Friday, June 17, 2011

STEADFAST HEART

Psalm 57:7  "My heart is steadfast, O God, my heart is steadfast; I will sing and make music."

I would truly love to play the piano.  The keyboard, something to sing along to.  Years ago, when I lived in Louisiana, I took piano lessons for about six months.  Learning chords.  I could always pick out music by ear with my right hand, the melody, but did not know what to do with the left hand.  So I took lessons. I had found a lady two blocks from my house and it was easy to go there after work one night a week.  I actually was able to play some nice pieces, but then she quit private teaching; she went back to teaching in schools and no longer had the time.  I was very disappointed; and things were not such as I had quiet time at home to truly practice and learn on my own.

So I sing.  No, that is a mis-statement.  I worship.  I make music to my Lord, to my Papa.  Majestic songs of praise and worship in church, as that is what is led.  So often I find them too fast, asking if we could possibly slow them down some to make them into true worship, and sometimes we do.  But I do my part, Lord, so trying to get Your children to give You their hearts through worship; some get it, some don't.  But in my home, in my car, I worship to you from my heart.  During the night when I awake, I sing to you songs of love, songs of adoration.  It will not stop.  My heart is steadfast as I am secure in Your love for me, I am secure in my love for You.  I am secure in my salvation given me by my Jesus, Your Son.  Jesus, Jesus, Jesus, how I love Your Name, Jesus.  I will worship You, all my days.

Your heart is my desire Lord.  I want to feel Your heart intwined with mine.  I want to know Your thoughts if you care to share then with me.  I pray so, if only those thoughts for me.  But if not, I am content to let You weave the pieces of my life together in Your plans for me.  I will flow with the tides of Your oceans of love, the waves of peace that roll over me as I feel Your presence all around.  How can I ever be discontent with my life, with You so evident in all aspects of it.  You not only fill my live with Your love, with Your joy, but You orchestrate every day of it and let me see Your glory shining through.  You never fail to let me see Your hand in my days, to show  me, "Look my child, my beloved, I have done this, rest in this for it is I moving it around for you".  How many times I have heard that voice in my spirit telling me, "walk this way, it is the way I have prepared for you".
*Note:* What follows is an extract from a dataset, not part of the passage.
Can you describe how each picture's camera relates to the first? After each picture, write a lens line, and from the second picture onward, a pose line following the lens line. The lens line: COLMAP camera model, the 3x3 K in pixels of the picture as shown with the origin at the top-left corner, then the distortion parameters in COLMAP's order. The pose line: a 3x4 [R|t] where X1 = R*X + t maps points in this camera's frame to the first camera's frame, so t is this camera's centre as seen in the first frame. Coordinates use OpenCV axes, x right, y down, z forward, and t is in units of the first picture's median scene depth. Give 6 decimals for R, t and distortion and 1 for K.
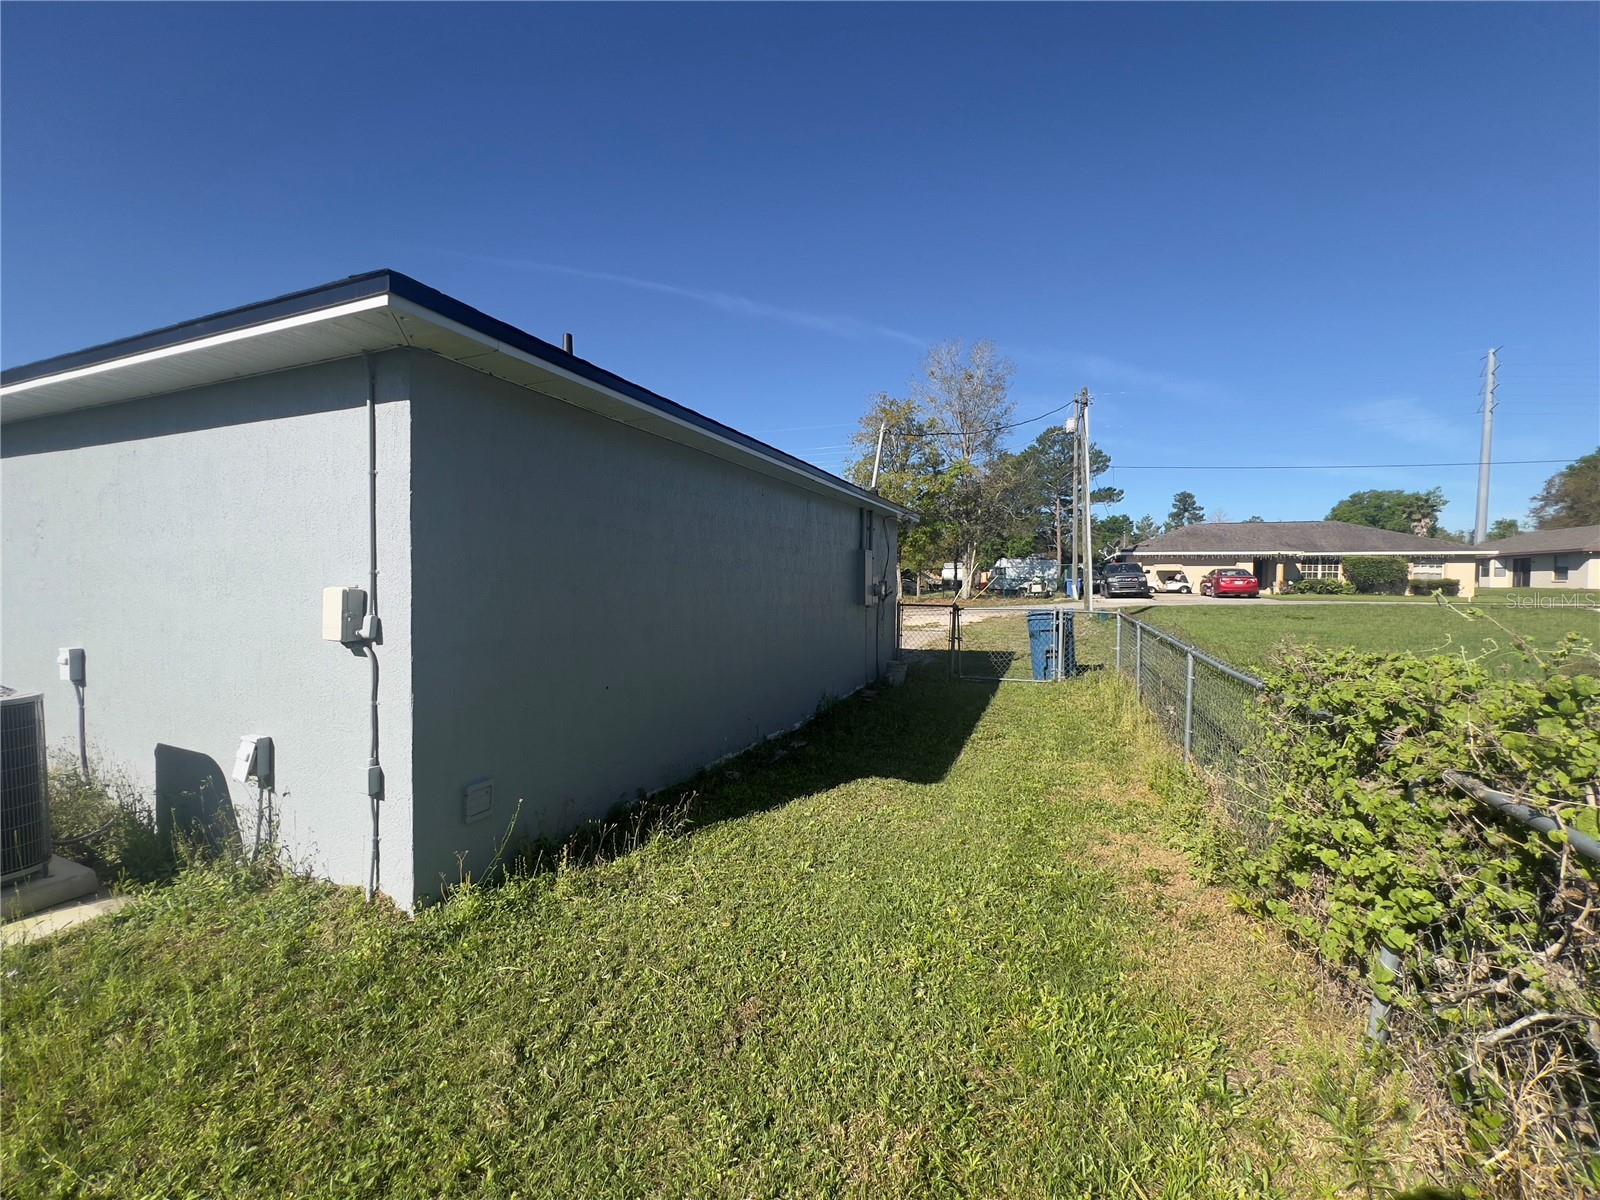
lens RADIAL K [[635.9, 0, 795.5], [0, 635.9, 603.1], [0, 0, 1]] dist [-0.004253, 0.000749]
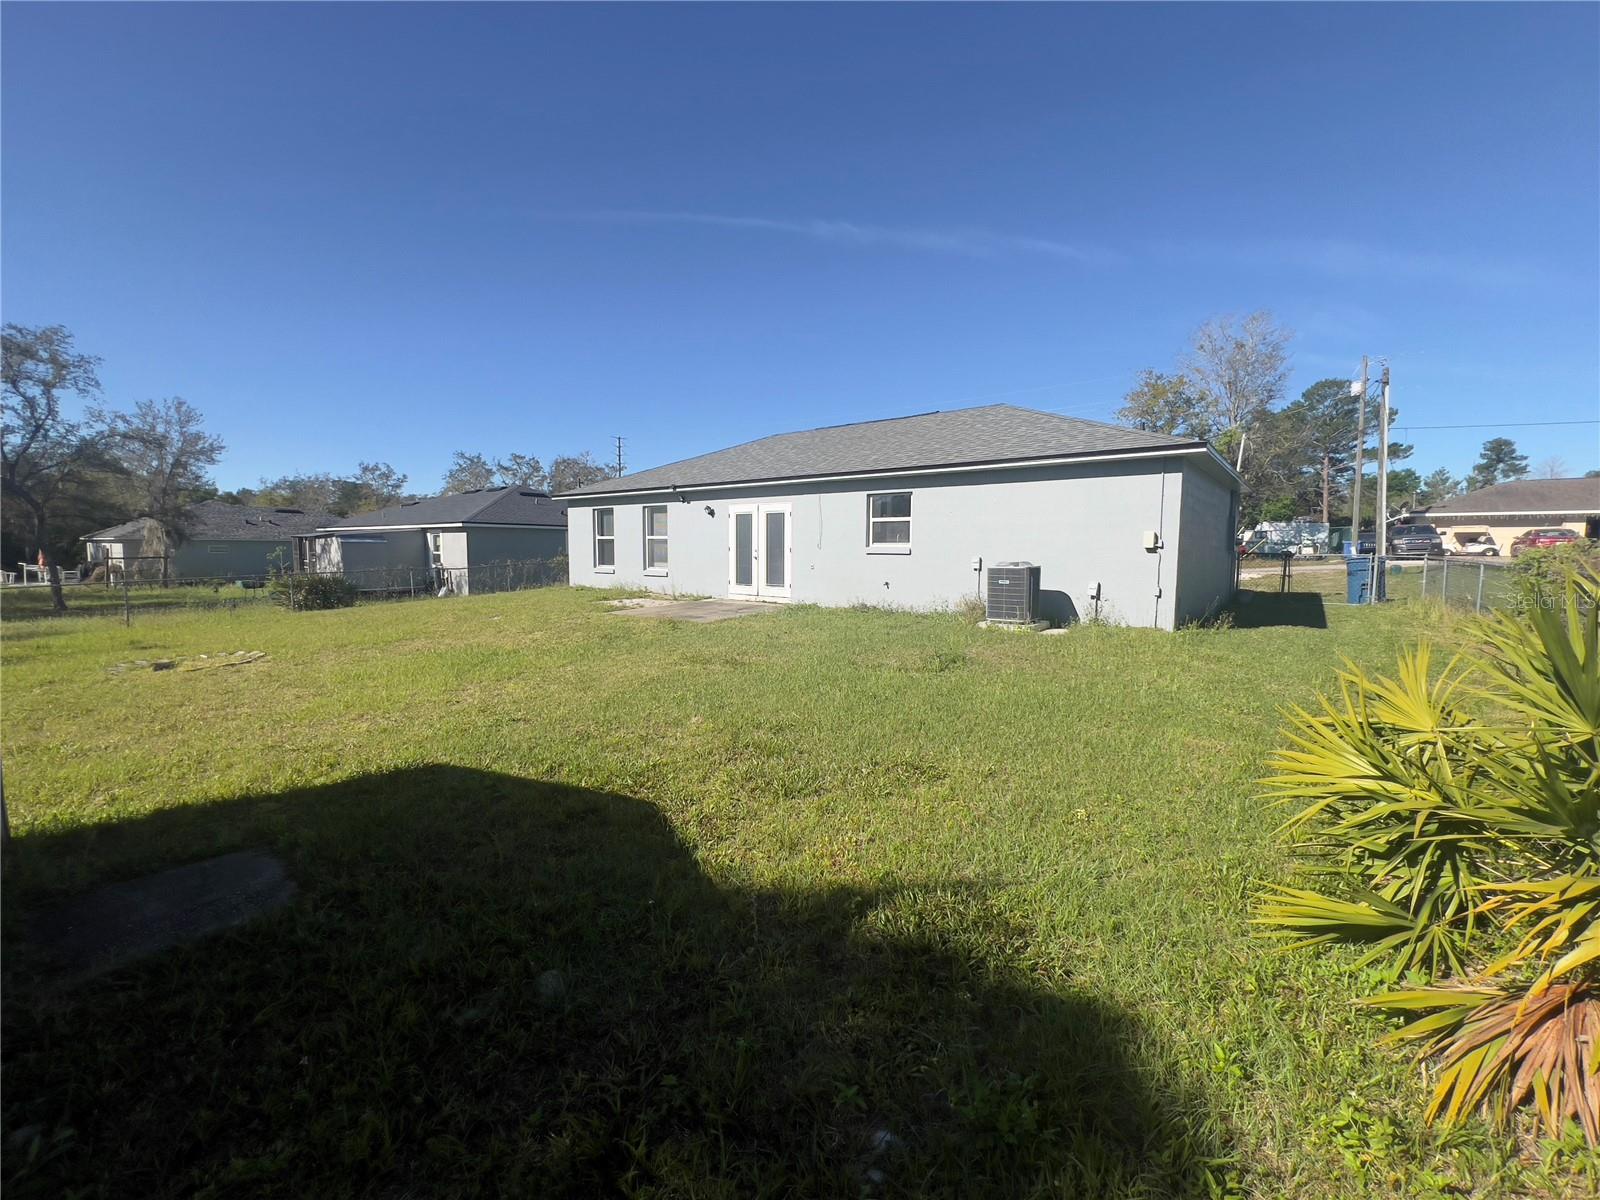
lens RADIAL K [[635.9, 0, 801.8], [0, 635.9, 600.5], [0, 0, 1]] dist [-0.004253, 0.000749]
pose [[0.961382, 0.019186, -0.274549, -0.114137], [-0.006771, 0.998914, 0.046095, 0.014138], [0.275135, -0.042456, 0.960468, -0.194074]]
Trust and obey.  There is no other way.  So many people love You Lord, and I am always surprised when they don't seem to trust You.  They still worry, they fret.  How sad I find this Papa, that they are missing out on all the benefits of Your love.  You love us, but there are benefits of that love that is given when we completely trust You, truthfully obey You, and give our lives over to Your control.  I am benefiting in the most wonderful life I have ever known, just because I have completely given You my life, I trust You with every part of it and I will obey Your Word; Your commands to me.  I can only pray for them and be witness to Your goodness and mercy.

My heart, my steadfast heart, is centered on You, it is anchored in Your love.  I love You so much my Lord, You give me so much happiness, so much peace.  I have a calmness that surpasses everything I have every known.  You, my Lord, my sweet Papa, are all I want, all I need.  This 17th day of June, 2011, I am leaning on You, the Solid Rock of my life, the Foundation of my steadfast heart.